Re: Definition of SE (standard error) in LinearRegress and NonlinearRegress

*To*: mathgroup at smc.vnet.net*Subject*: [mg70296] Re: [mg70029] Definition of SE (standard error) in LinearRegress and NonlinearRegress*From*: Darren Glosemeyer <darreng at wolfram.com>*Date*: Thu, 12 Oct 2006 05:37:01 -0400 (EDT)*References*: <200609300913.FAA13235@smc.vnet.net>

The standard errors for parameter estimates in linear regression are the square roots of the diagonal elements of the parameter covariance matrix Inverse[Transpose[X].X] where X is the design matrix for the regression. The ith row of the design matrix contains the values of the basis functions evaluated at the ith data point. The standard errors for parameter estimates in nonlinear regression are the square roots of the diagonal elements of the asymptotic parameter covariance matrix Inverse[Transpose[approxX].approxX] where approxX is an approximate design matrix for the nonlinear model. The ith row of the approximate design matrix contains the values of the first derivatives of the model function with respect to each of the parameters evaluated at the ith data point.
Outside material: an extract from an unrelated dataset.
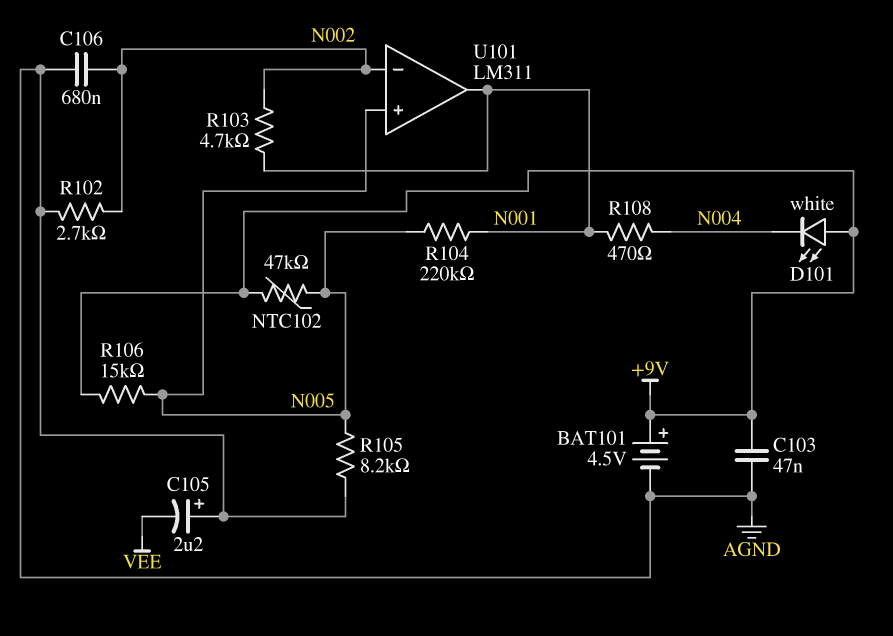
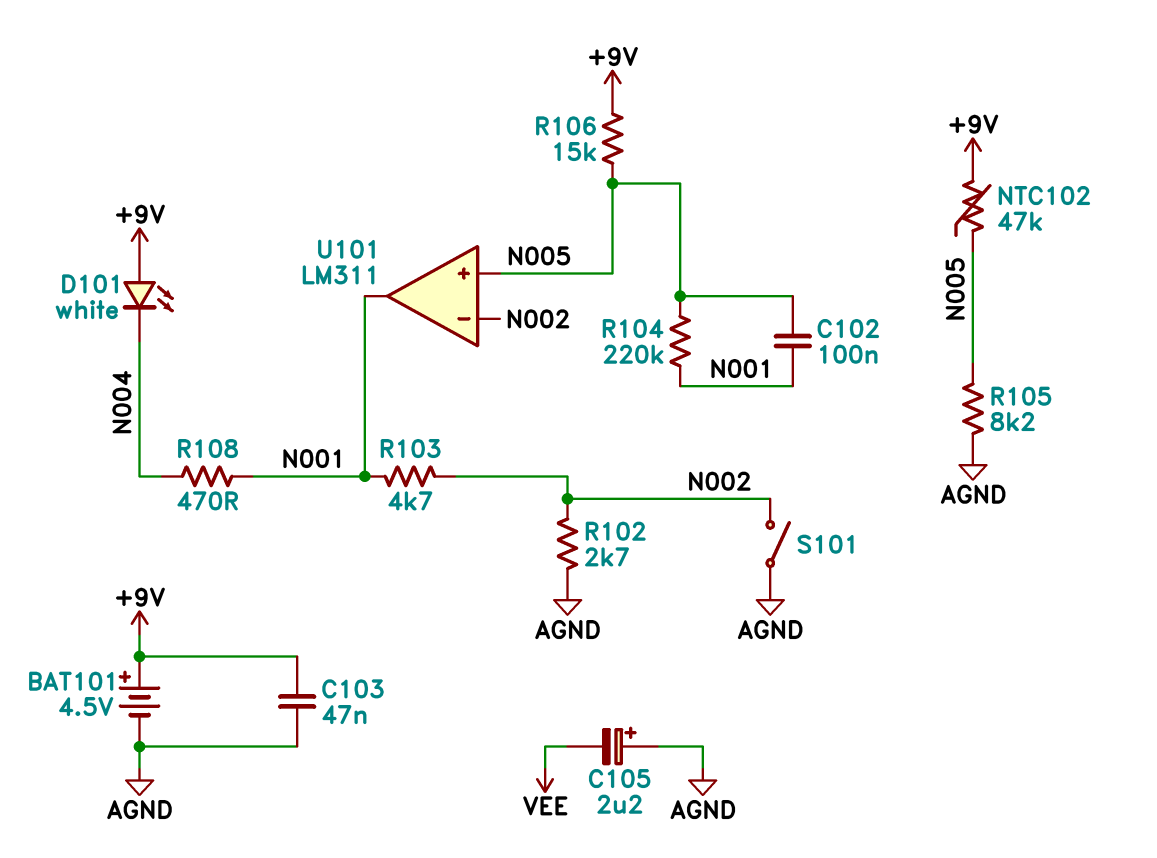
C102: none -> 100nF (N001, N005)
C106: 680nF (AGND, N002) -> none
S101: none -> switch (AGND, N002)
Darren Glosemeyer Wolfram Research Seo Ho Youn wrote: > Hello, all. > > > > Can I ask how SE (standard error) in LinearRegress and NonlinearRegress is > defined or calculated in Mathematica for a multi-parameter least-square fit? > Or, does anybody know about document (or definition) on SE in Mathematica? I > haven't been able to find any about how it is calculated in Mathematica. > > > > Thank you for your help and have a good day. > > > > Seo Ho > >